If you are scraping plain text, it will be more difficult to check.
Depends on the site but you could count the number of page elements in the scraped page like div, class & style tags then by comparing these totals against those of later scrapes detect if the page structure has been changed.
A similiar process could be used for the CSS file where the names of each each class or id could be extracted using simple regex, stored and checked as needed. If this list has new additions then the page structure has almost certainly changed somewhere on the site being scraped.
Speaking out of my ass here, but its possible you might want to look at some Document Object Model PHP methods.
http://php.net/manual/en/book.dom.php
If my very, very limited understanding of DOM is correct, a change in HTML site structure would change the Document Object Model, but a simple content change within a fixed structure wouldn't. So, if you could capture the DOM state, and then compare it at each scrape, couldn't you in theory determine that such a change has been made?
(By the way, the way I did this when I was trying to get an email notification when the bar exam results were posted on a particular page was just compare file_get_contents() values. Surprisingly, worked flawlessly: No false positives, and emailed me as soon as the site posted the content.)

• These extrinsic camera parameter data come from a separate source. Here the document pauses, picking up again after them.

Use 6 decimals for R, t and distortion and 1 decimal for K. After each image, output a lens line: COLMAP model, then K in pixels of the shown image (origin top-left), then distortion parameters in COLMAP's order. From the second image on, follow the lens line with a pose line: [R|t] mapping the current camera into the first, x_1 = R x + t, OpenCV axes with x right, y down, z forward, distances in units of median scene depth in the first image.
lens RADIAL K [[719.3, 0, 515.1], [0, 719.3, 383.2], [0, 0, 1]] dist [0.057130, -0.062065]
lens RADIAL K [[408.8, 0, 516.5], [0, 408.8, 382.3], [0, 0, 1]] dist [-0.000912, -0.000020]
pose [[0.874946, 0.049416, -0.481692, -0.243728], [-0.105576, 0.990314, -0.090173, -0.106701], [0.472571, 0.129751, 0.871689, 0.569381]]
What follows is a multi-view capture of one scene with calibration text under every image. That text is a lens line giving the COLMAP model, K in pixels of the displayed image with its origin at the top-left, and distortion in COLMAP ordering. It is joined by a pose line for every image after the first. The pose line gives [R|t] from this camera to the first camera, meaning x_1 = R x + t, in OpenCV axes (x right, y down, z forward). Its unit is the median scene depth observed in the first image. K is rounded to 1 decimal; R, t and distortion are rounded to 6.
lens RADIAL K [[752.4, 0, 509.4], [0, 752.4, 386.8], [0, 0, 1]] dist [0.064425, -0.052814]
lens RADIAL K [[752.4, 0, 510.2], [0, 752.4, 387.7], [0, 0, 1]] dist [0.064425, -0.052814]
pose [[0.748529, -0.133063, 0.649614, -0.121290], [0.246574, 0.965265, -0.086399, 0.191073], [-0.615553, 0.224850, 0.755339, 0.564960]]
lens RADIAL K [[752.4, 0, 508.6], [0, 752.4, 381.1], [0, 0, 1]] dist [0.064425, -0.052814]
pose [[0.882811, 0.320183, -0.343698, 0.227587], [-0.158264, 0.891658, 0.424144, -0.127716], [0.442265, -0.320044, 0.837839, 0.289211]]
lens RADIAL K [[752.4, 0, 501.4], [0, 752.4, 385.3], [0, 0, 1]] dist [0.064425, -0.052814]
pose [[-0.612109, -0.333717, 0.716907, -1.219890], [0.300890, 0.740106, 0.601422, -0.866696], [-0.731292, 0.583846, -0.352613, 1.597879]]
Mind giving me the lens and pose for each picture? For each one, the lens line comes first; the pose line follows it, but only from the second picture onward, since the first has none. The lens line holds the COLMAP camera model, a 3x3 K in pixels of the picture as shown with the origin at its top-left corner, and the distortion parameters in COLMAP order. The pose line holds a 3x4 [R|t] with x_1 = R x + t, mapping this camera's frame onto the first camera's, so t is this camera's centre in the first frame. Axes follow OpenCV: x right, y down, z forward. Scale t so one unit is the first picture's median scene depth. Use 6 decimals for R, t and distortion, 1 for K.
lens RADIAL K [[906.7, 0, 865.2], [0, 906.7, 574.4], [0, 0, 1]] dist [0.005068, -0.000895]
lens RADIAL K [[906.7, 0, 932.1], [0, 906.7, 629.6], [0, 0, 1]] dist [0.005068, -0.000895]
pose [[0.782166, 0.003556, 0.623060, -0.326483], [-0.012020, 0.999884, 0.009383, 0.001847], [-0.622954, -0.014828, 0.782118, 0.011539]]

If you want to know changes with respect to structure, I think the best way is to store the DOM structure of your first page and then compare it with new one.
There are lot of way you can do it:-
SaxParser
DOmParser etc
I have a small blog which will give some pointers to what I mean
http://let-them-c.blogspot.com/2009/04/xml-as-objects-in-oops.html
or you can use http://en.wikipedia.org/wiki/Simple_API_for_XML or DOm Utility parser.
First, in some cases you may want to compare hashes of the original to the new html. MD5 and SHA1 are two popular hashes. This may or may not be valid in all circumstances but is something you should be familiar with. This will tell you if something has changed - content, tags, or anything.
To understand if the structure has changed you would need to capture a histogram of the tag occurrences and then compare those. If you care about tags being out of order then you would have to capture a tree of the tags and do a comparison to see if the tags occur in the same order. This is going to be very specific to what you want to achieve.
PHP Simple HTML DOM Parser is a tool which will help you parse the HTML.
Explode() is not an HTML parser, but you want to know about changes in the HTML structure. That's going to be tricky. Try using an HTML parser. Nothing else will be able to do this properly.